Source records:

*-*-*

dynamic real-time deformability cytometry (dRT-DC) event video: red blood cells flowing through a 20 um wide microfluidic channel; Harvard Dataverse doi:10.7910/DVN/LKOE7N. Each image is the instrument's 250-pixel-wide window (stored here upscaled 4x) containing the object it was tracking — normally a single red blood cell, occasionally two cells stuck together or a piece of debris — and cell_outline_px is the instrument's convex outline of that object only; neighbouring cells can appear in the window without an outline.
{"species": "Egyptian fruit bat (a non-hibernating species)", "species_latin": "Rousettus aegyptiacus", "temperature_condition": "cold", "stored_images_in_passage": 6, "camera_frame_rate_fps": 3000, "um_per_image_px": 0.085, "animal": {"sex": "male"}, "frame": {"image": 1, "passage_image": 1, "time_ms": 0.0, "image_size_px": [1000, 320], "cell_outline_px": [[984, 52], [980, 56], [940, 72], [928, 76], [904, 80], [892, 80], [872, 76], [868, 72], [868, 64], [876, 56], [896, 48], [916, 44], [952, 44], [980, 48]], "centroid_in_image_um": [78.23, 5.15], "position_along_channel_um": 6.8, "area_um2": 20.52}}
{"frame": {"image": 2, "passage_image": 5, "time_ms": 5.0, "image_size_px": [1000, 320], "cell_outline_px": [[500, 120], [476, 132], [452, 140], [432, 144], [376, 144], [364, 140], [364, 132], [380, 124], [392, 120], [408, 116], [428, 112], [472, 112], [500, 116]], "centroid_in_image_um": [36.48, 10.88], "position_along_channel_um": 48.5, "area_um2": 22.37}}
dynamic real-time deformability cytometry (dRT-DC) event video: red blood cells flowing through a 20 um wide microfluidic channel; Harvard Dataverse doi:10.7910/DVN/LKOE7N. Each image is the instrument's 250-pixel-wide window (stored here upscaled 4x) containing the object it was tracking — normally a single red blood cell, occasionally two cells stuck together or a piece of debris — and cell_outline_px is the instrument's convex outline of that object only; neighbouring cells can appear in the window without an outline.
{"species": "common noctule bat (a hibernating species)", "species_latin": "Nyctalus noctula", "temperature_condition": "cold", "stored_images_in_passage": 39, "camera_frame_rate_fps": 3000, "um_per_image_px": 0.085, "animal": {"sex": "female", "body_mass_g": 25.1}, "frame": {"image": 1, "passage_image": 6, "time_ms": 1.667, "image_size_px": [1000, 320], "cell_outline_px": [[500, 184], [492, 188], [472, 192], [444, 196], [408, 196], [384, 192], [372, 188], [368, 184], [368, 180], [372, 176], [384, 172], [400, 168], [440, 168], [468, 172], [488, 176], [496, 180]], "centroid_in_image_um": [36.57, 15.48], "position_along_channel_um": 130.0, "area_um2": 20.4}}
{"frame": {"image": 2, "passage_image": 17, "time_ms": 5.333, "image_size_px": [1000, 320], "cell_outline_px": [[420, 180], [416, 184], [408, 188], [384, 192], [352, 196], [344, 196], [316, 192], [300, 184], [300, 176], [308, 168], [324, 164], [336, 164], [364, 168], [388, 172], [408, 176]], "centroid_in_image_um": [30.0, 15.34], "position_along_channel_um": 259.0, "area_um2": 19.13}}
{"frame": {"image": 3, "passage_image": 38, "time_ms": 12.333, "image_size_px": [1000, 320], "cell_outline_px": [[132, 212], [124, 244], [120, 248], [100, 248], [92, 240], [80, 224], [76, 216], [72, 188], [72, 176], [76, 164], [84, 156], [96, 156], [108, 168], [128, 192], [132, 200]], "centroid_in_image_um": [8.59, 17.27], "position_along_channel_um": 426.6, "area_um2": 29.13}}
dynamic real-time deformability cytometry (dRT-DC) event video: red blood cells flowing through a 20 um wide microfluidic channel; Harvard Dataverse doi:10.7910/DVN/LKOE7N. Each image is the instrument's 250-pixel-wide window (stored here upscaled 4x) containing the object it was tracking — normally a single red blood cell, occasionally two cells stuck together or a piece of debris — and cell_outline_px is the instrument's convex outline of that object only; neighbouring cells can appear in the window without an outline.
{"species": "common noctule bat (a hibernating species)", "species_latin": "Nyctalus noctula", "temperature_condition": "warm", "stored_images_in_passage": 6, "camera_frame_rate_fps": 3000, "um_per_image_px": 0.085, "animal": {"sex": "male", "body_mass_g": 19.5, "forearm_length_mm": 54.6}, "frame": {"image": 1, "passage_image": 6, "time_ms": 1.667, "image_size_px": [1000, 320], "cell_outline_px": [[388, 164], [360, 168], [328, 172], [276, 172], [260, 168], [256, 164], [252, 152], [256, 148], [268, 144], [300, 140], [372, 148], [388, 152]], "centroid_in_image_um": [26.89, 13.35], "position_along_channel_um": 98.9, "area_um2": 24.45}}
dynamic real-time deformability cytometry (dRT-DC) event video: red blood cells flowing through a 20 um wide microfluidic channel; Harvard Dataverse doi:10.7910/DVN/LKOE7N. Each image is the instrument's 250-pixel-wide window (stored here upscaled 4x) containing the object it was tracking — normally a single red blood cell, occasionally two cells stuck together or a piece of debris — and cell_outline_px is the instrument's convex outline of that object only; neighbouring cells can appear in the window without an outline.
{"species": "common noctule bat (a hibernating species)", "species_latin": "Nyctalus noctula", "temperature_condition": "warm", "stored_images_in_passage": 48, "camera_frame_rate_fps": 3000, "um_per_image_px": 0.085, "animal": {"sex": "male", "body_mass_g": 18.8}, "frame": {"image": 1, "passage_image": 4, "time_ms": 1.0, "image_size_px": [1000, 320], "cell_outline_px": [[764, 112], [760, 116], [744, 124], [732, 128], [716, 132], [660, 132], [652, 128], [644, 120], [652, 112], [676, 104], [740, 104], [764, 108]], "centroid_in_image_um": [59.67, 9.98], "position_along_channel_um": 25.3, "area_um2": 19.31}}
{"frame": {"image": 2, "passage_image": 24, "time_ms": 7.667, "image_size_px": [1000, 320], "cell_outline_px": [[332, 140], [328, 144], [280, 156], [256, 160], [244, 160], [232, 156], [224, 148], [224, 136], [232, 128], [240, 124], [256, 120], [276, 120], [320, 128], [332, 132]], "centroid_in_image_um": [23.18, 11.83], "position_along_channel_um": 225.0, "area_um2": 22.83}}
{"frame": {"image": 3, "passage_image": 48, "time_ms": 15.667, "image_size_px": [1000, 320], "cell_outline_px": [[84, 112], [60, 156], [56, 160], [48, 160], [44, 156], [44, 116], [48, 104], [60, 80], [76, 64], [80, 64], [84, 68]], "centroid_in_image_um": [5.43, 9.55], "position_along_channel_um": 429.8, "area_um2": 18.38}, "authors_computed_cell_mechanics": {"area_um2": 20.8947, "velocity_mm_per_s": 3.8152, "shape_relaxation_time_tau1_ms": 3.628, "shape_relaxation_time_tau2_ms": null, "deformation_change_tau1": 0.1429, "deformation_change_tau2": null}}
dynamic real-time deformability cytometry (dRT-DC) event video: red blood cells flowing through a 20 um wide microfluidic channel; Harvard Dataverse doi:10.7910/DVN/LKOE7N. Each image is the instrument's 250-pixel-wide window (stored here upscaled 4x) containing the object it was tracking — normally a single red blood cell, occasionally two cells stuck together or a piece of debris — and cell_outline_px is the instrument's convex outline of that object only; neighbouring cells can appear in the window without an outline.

*-*-*

_The task_:
Reproduce all the data word for word.

_Finished exercise_:
dynamic real-time deformability cytometry (dRT-DC) event video: red blood cells flowing through a 20 um wide microfluidic channel; Harvard Dataverse doi:10.7910/DVN/LKOE7N. Each image is the instrument's 250-pixel-wide window (stored here upscaled 4x) containing the object it was tracking — normally a single red blood cell, occasionally two cells stuck together or a piece of debris — and cell_outline_px is the instrument's convex outline of that object only; neighbouring cells can appear in the window without an outline.
{"species": "Egyptian fruit bat (a non-hibernating species)", "species_latin": "Rousettus aegyptiacus", "temperature_condition": "cold", "stored_images_in_passage": 6, "camera_frame_rate_fps": 3000, "um_per_image_px": 0.085, "animal": {"sex": "male"}, "frame": {"image": 1, "passage_image": 1, "time_ms": 0.0, "image_size_px": [1000, 320], "cell_outline_px": [[984, 52], [980, 56], [940, 72], [928, 76], [904, 80], [892, 80], [872, 76], [868, 72], [868, 64], [876, 56], [896, 48], [916, 44], [952, 44], [980, 48]], "centroid_in_image_um": [78.23, 5.15], "position_along_channel_um": 6.8, "area_um2": 20.52}}
{"frame": {"image": 2, "passage_image": 5, "time_ms": 5.0, "image_size_px": [1000, 320], "cell_outline_px": [[500, 120], [476, 132], [452, 140], [432, 144], [376, 144], [364, 140], [364, 132], [380, 124], [392, 120], [408, 116], [428, 112], [472, 112], [500, 116]], "centroid_in_image_um": [36.48, 10.88], "position_along_channel_um": 48.5, "area_um2": 22.37}}
dynamic real-time deformability cytometry (dRT-DC) event video: red blood cells flowing through a 20 um wide microfluidic channel; Harvard Dataverse doi:10.7910/DVN/LKOE7N. Each image is the instrument's 250-pixel-wide window (stored here upscaled 4x) containing the object it was tracking — normally a single red blood cell, occasionally two cells stuck together or a piece of debris — and cell_outline_px is the instrument's convex outline of that object only; neighbouring cells can appear in the window without an outline.
{"species": "common noctule bat (a hibernating species)", "species_latin": "Nyctalus noctula", "temperature_condition": "cold", "stored_images_in_passage": 39, "camera_frame_rate_fps": 3000, "um_per_image_px": 0.085, "animal": {"sex": "female", "body_mass_g": 25.1}, "frame": {"image": 1, "passage_image": 6, "time_ms": 1.667, "image_size_px": [1000, 320], "cell_outline_px": [[500, 184], [492, 188], [472, 192], [444, 196], [408, 196], [384, 192], [372, 188], [368, 184], [368, 180], [372, 176], [384, 172], [400, 168], [440, 168], [468, 172], [488, 176], [496, 180]], "centroid_in_image_um": [36.57, 15.48], "position_along_channel_um": 130.0, "area_um2": 20.4}}
{"frame": {"image": 2, "passage_image": 17, "time_ms": 5.333, "image_size_px": [1000, 320], "cell_outline_px": [[420, 180], [416, 184], [408, 188], [384, 192], [352, 196], [344, 196], [316, 192], [300, 184], [300, 176], [308, 168], [324, 164], [336, 164], [364, 168], [388, 172], [408, 176]], "centroid_in_image_um": [30.0, 15.34], "position_along_channel_um": 259.0, "area_um2": 19.13}}
{"frame": {"image": 3, "passage_image": 38, "time_ms": 12.333, "image_size_px": [1000, 320], "cell_outline_px": [[132, 212], [124, 244], [120, 248], [100, 248], [92, 240], [80, 224], [76, 216], [72, 188], [72, 176], [76, 164], [84, 156], [96, 156], [108, 168], [128, 192], [132, 200]], "centroid_in_image_um": [8.59, 17.27], "position_along_channel_um": 426.6, "area_um2": 29.13}}
dynamic real-time deformability cytometry (dRT-DC) event video: red blood cells flowing through a 20 um wide microfluidic channel; Harvard Dataverse doi:10.7910/DVN/LKOE7N. Each image is the instrument's 250-pixel-wide window (stored here upscaled 4x) containing the object it was tracking — normally a single red blood cell, occasionally two cells stuck together or a piece of debris — and cell_outline_px is the instrument's convex outline of that object only; neighbouring cells can appear in the window without an outline.
{"species": "common noctule bat (a hibernating species)", "species_latin": "Nyctalus noctula", "temperature_condition": "warm", "stored_images_in_passage": 6, "camera_frame_rate_fps": 3000, "um_per_image_px": 0.085, "animal": {"sex": "male", "body_mass_g": 19.5, "forearm_length_mm": 54.6}, "frame": {"image": 1, "passage_image": 6, "time_ms": 1.667, "image_size_px": [1000, 320], "cell_outline_px": [[388, 164], [360, 168], [328, 172], [276, 172], [260, 168], [256, 164], [252, 152], [256, 148], [268, 144], [300, 140], [372, 148], [388, 152]], "centroid_in_image_um": [26.89, 13.35], "position_along_channel_um": 98.9, "area_um2": 24.45}}
dynamic real-time deformability cytometry (dRT-DC) event video: red blood cells flowing through a 20 um wide microfluidic channel; Harvard Dataverse doi:10.7910/DVN/LKOE7N. Each image is the instrument's 250-pixel-wide window (stored here upscaled 4x) containing the object it was tracking — normally a single red blood cell, occasionally two cells stuck together or a piece of debris — and cell_outline_px is the instrument's convex outline of that object only; neighbouring cells can appear in the window without an outline.
{"species": "common noctule bat (a hibernating species)", "species_latin": "Nyctalus noctula", "temperature_condition": "warm", "stored_images_in_passage": 48, "camera_frame_rate_fps": 3000, "um_per_image_px": 0.085, "animal": {"sex": "male", "body_mass_g": 18.8}, "frame": {"image": 1, "passage_image": 4, "time_ms": 1.0, "image_size_px": [1000, 320], "cell_outline_px": [[764, 112], [760, 116], [744, 124], [732, 128], [716, 132], [660, 132], [652, 128], [644, 120], [652, 112], [676, 104], [740, 104], [764, 108]], "centroid_in_image_um": [59.67, 9.98], "position_along_channel_um": 25.3, "area_um2": 19.31}}
{"frame": {"image": 2, "passage_image": 24, "time_ms": 7.667, "image_size_px": [1000, 320], "cell_outline_px": [[332, 140], [328, 144], [280, 156], [256, 160], [244, 160], [232, 156], [224, 148], [224, 136], [232, 128], [240, 124], [256, 120], [276, 120], [320, 128], [332, 132]], "centroid_in_image_um": [23.18, 11.83], "position_along_channel_um": 225.0, "area_um2": 22.83}}
{"frame": {"image": 3, "passage_image": 48, "time_ms": 15.667, "image_size_px": [1000, 320], "cell_outline_px": [[84, 112], [60, 156], [56, 160], [48, 160], [44, 156], [44, 116], [48, 104], [60, 80], [76, 64], [80, 64], [84, 68]], "centroid_in_image_um": [5.43, 9.55], "position_along_channel_um": 429.8, "area_um2": 18.38}, "authors_computed_cell_mechanics": {"area_um2": 20.8947, "velocity_mm_per_s": 3.8152, "shape_relaxation_time_tau1_ms": 3.628, "shape_relaxation_time_tau2_ms": null, "deformation_change_tau1": 0.1429, "deformation_change_tau2": null}}
dynamic real-time deformability cytometry (dRT-DC) event video: red blood cells flowing through a 20 um wide microfluidic channel; Harvard Dataverse doi:10.7910/DVN/LKOE7N. Each image is the instrument's 250-pixel-wide window (stored here upscaled 4x) containing the object it was tracking — normally a single red blood cell, occasionally two cells stuck together or a piece of debris — and cell_outline_px is the instrument's convex outline of that object only; neighbouring cells can appear in the window without an outline.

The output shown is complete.